(Records from a collection)
________________________

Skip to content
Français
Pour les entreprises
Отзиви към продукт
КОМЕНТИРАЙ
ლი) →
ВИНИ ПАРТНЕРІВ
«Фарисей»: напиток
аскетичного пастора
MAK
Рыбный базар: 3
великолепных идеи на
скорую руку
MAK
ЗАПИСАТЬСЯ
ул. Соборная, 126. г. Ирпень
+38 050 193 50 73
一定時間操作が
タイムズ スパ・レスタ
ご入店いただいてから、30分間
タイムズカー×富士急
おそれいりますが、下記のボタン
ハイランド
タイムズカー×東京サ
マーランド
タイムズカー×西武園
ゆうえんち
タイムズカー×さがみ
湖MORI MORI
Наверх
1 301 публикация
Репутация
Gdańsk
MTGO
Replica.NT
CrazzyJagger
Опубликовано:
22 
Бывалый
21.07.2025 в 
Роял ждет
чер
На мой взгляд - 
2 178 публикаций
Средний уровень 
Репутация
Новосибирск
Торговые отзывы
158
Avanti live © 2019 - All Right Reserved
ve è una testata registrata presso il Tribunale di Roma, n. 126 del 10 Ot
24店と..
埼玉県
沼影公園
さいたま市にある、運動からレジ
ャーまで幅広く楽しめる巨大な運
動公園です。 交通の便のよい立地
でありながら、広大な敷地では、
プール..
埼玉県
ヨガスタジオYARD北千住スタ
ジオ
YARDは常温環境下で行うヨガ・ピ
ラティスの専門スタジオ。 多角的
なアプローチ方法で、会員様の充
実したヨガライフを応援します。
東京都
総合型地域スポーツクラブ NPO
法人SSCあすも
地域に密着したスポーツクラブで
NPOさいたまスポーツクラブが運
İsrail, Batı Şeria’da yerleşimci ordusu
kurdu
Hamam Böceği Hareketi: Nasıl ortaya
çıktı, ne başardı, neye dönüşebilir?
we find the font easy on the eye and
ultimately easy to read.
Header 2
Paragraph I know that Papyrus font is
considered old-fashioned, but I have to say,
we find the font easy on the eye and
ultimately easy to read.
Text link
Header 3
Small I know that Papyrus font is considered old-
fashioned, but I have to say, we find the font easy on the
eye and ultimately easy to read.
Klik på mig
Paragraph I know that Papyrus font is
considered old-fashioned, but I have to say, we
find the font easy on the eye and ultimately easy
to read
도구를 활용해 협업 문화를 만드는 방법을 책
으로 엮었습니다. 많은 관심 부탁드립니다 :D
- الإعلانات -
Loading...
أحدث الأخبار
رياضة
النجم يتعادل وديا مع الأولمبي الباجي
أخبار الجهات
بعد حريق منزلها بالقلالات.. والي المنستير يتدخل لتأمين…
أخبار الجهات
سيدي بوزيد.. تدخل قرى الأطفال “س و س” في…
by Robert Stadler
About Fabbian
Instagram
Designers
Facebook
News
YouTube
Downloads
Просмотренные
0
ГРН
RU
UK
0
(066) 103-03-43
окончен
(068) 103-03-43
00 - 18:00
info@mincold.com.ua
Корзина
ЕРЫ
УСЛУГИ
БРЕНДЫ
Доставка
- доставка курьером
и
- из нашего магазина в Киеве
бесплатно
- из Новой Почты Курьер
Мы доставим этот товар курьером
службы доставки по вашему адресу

________________________

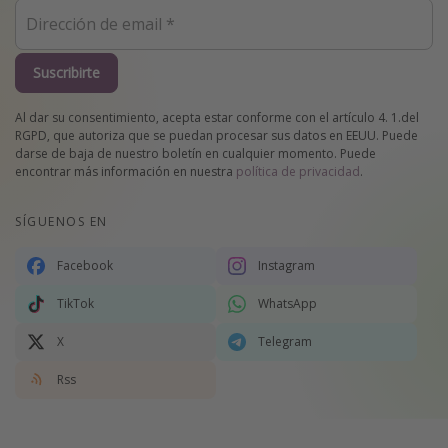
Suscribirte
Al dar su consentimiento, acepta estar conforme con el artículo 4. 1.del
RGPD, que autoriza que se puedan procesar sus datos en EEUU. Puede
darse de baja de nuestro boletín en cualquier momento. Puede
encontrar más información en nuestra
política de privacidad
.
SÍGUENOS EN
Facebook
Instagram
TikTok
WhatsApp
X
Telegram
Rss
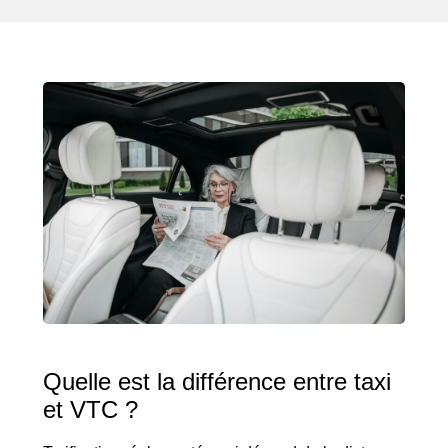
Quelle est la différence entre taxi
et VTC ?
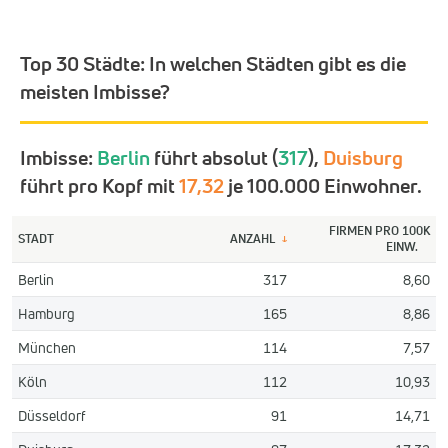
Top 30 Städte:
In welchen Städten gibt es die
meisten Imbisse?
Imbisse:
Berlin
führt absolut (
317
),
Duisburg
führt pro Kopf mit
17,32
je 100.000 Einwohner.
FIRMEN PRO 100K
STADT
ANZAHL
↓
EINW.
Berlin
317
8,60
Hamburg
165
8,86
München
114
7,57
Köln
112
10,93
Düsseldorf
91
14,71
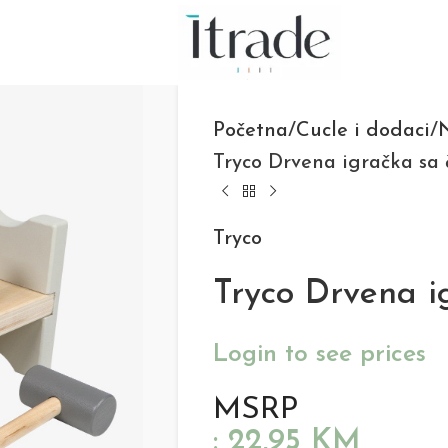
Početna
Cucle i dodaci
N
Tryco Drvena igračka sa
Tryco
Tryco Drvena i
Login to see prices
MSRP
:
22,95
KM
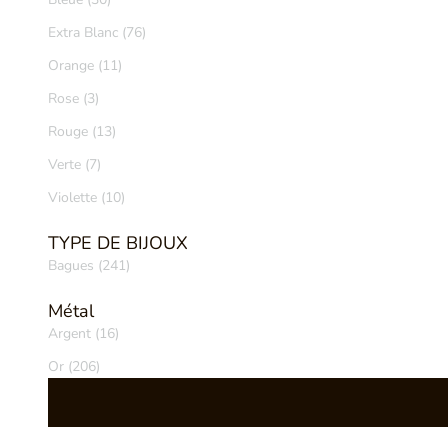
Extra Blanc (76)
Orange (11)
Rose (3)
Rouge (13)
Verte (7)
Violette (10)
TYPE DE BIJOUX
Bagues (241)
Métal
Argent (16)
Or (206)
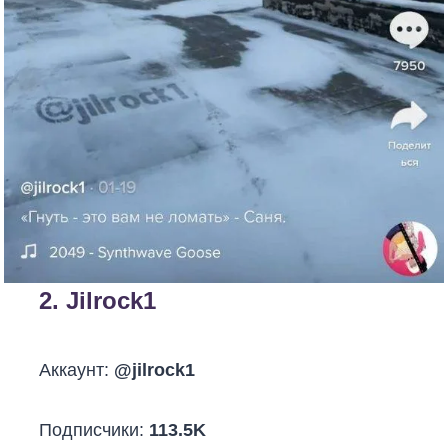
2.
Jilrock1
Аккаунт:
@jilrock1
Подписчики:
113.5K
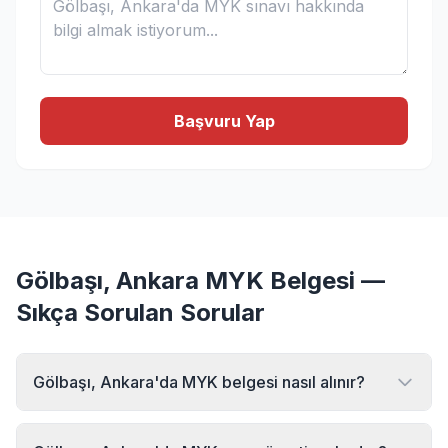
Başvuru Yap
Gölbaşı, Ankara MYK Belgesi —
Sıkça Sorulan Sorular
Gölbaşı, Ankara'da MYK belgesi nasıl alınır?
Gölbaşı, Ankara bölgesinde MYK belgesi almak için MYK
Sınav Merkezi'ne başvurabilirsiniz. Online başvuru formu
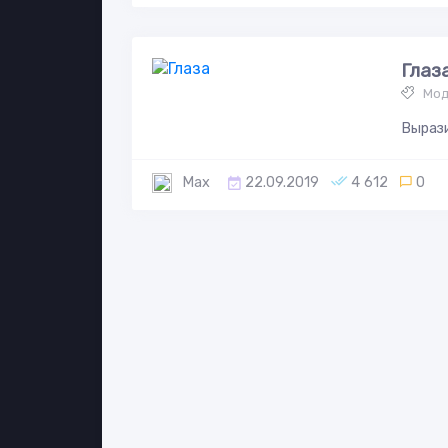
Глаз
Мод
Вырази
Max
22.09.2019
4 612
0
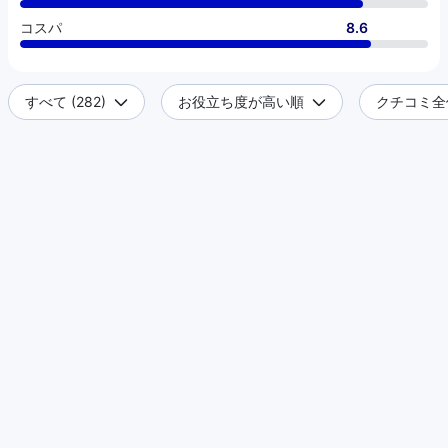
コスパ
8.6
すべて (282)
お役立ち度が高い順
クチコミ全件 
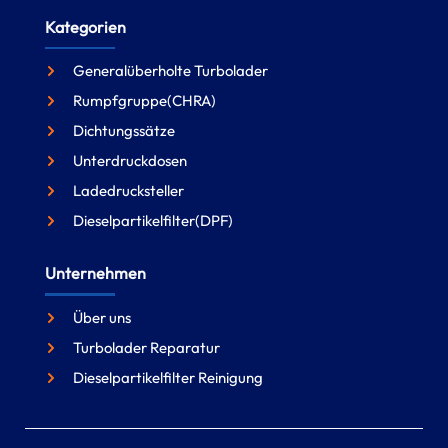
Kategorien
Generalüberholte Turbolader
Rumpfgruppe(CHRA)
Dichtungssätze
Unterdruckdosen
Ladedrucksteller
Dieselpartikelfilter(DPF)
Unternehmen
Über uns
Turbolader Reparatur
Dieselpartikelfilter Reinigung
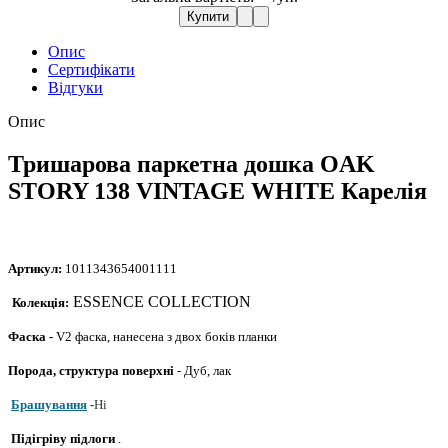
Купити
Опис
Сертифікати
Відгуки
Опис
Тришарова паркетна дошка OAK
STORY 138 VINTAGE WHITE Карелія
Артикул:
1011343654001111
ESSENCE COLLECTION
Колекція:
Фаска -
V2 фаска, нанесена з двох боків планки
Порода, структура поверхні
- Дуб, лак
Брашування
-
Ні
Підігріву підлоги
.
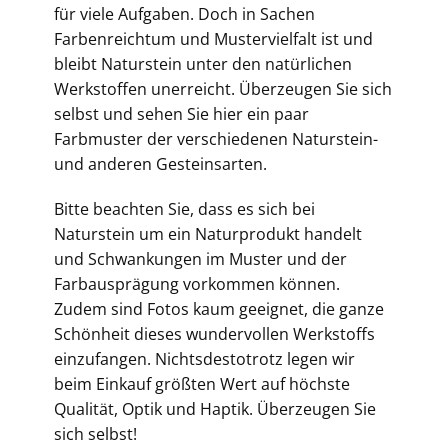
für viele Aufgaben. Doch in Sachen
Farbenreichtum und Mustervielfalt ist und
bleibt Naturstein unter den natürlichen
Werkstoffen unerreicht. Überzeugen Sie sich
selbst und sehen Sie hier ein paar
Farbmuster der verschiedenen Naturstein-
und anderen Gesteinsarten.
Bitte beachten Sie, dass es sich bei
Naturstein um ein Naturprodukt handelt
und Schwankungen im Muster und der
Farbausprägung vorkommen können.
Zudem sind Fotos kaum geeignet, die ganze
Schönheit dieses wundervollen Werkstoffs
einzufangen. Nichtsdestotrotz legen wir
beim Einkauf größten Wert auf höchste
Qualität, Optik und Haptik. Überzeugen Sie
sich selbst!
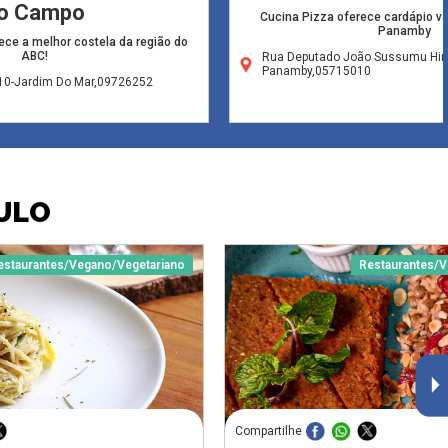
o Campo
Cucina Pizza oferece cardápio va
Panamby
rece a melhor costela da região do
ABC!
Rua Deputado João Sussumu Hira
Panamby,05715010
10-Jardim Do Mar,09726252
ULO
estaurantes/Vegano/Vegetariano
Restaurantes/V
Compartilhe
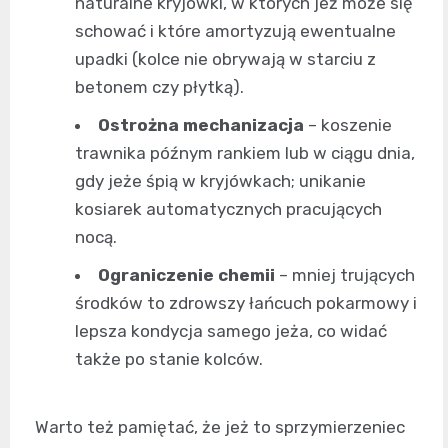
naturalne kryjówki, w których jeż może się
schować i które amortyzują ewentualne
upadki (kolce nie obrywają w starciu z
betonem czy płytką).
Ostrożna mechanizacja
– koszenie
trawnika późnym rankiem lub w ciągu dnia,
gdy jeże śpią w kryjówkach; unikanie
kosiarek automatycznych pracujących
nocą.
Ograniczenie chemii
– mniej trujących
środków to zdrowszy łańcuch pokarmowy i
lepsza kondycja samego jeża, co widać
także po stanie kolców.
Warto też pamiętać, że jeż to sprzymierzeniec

________________________

> _Task description_: Reproduce without any changes the lines from the one containing "naturalne kryjówki, w których jeż może się" to the one containing "Warto też pamiętać, że jeż to sprzymierzeniec", including both of those lines.

> _The answer_:
naturalne kryjówki, w których jeż może się
schować i które amortyzują ewentualne
upadki (kolce nie obrywają w starciu z
betonem czy płytką).
Ostrożna mechanizacja
– koszenie
trawnika późnym rankiem lub w ciągu dnia,
gdy jeże śpią w kryjówkach; unikanie
kosiarek automatycznych pracujących
nocą.
Ograniczenie chemii
– mniej trujących
środków to zdrowszy łańcuch pokarmowy i
lepsza kondycja samego jeża, co widać
także po stanie kolców.
Warto też pamiętać, że jeż to sprzymierzeniec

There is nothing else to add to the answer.